** START OF SOURCE DOCUMENT **
Seth Kaller, Inc.

Inspired by History

Other Early Republic (1784 - c.1830) Offerings

More...

Secretary of War Orders Payment for Georgia State Militia Called Out to Prepare for War With the Creeks
Click to enlarge:
Select an image:

I am very much inclined to think the claim of Georgia to the whole will be supported.

Despite a 1790 peace treaty, small raiding parties of Creeks and local white militias continued to cross the disputed western border of Georgia to commit depredations. Painting an alarming picture of barbarous Indians in 1793, the governor of Georgia sought and received the promise of federal support for defending the frontier, though President Washington and the Secretary of War were clear that they did not approve of the governor’s plan to wage war.

This order represents an important point in the contentious relations between the state of Georgia and the federal government over defending the Georgia frontier against the Creeks. President Washington had already appointed the writer, Secretary of War Timothy Pickering, as Secretary of State; when he wrote this letter, he was filling both positions. Pickering was premature in thinking the additional claims of Georgia would be supported. Congress repeatedly denied the state’s request for payment for several times the number of militia that the President had authorized until 37 years later, when the potential for conflict with the Cherokee caused the U.S. House of Representatives to pay Georgia’s claim fully.

TIMOTHY PICKERING. Autograph Letter Signed, as Secretary of War, to William Simmons, January 8, 1796, [Philadelphia]. 1 p., 7½ x 12 in.

Inventory #25998       Price: $1,750

Complete Transcript

                                                                        War Office Jany 8, 1796.
** END OF SOURCE DOCUMENT **
** START OF MATERIAL SHOWN **
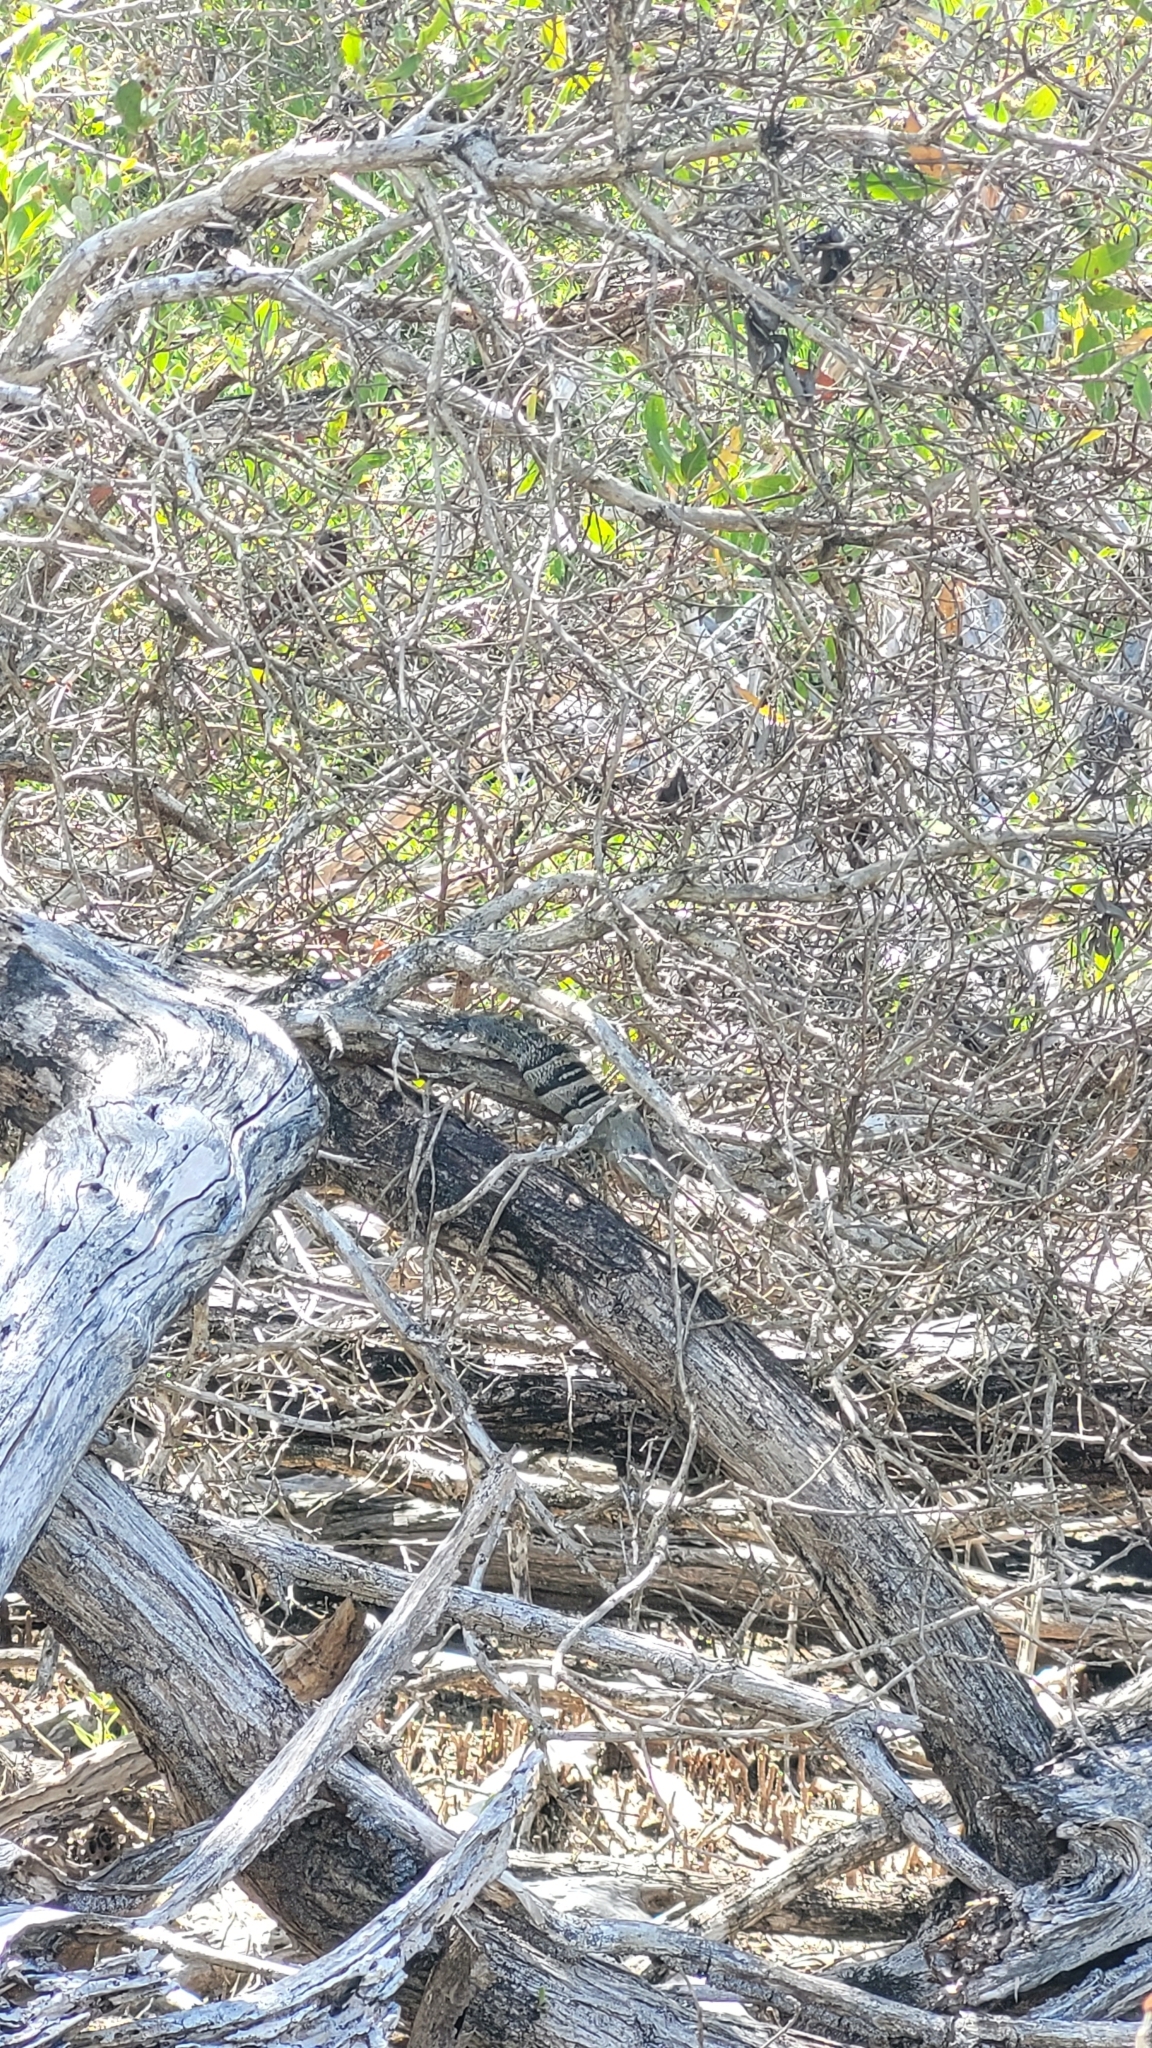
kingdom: Animalia
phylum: Chordata
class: Squamata
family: Iguanidae
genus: Ctenosaura
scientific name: Ctenosaura similis
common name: Black spiny-tailed iguana
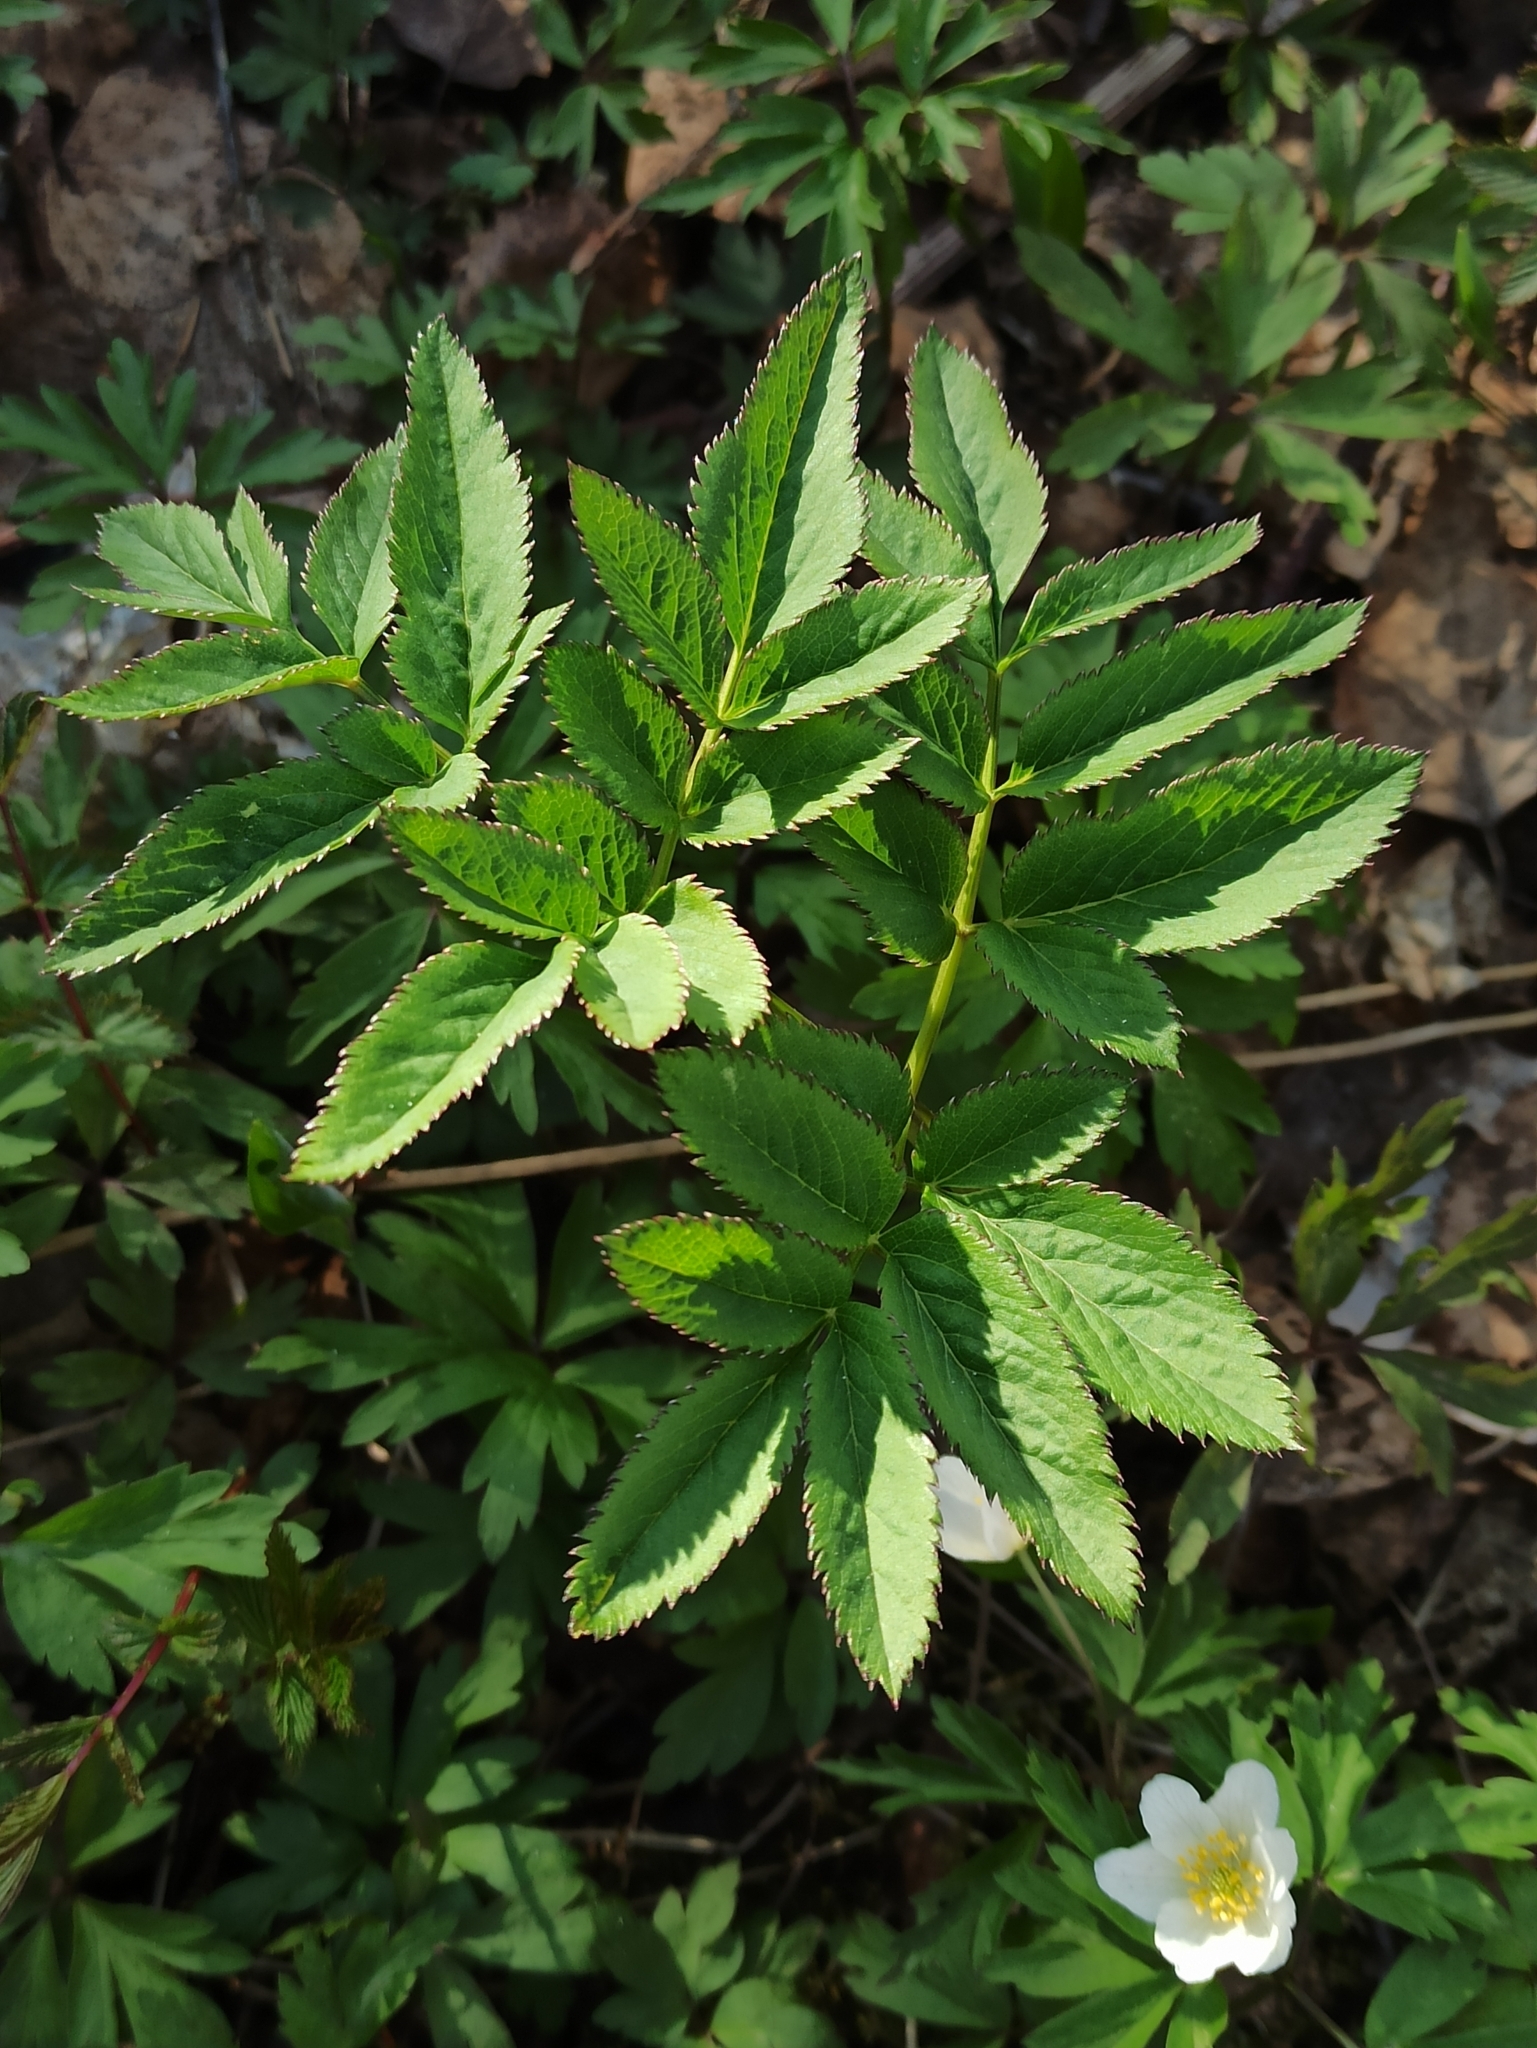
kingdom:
** END OF MATERIAL SHOWN **
:: TASKS TO COMPLETE ::
1. Rewrite the listing from "I am very much" to "to wage war.", swapping each "Creeks" for "Seminoles".
2. Output every line of the entries as a Markdown table with the columns Row and Line, numbering the rows and skipping blank lines, and leave the pictures out.
The listing and the entries are separate, unrelated material.

:: EXPECTED OUTPUTS ::
1.
I am very much inclined to think the claim of Georgia to the whole will be supported.

Despite a 1790 peace treaty, small raiding parties of Seminoles and local white militias continued to cross the disputed western border of Georgia to commit depredations. Painting an alarming picture of barbarous Indians in 1793, the governor of Georgia sought and received the promise of federal support for defending the frontier, though President Washington and the Secretary of War were clear that they did not approve of the governor’s plan to wage war.

2.
| Row | Line |
|---|---|
| 1 | kingdom: Animalia |
| 2 | phylum: Chordata |
| 3 | class: Squamata |
| 4 | family: Iguanidae |
| 5 | genus: Ctenosaura |
| 6 | scientific name: Ctenosaura similis |
| 7 | common name: Black spiny-tailed iguana |
| 8 | kingdom: |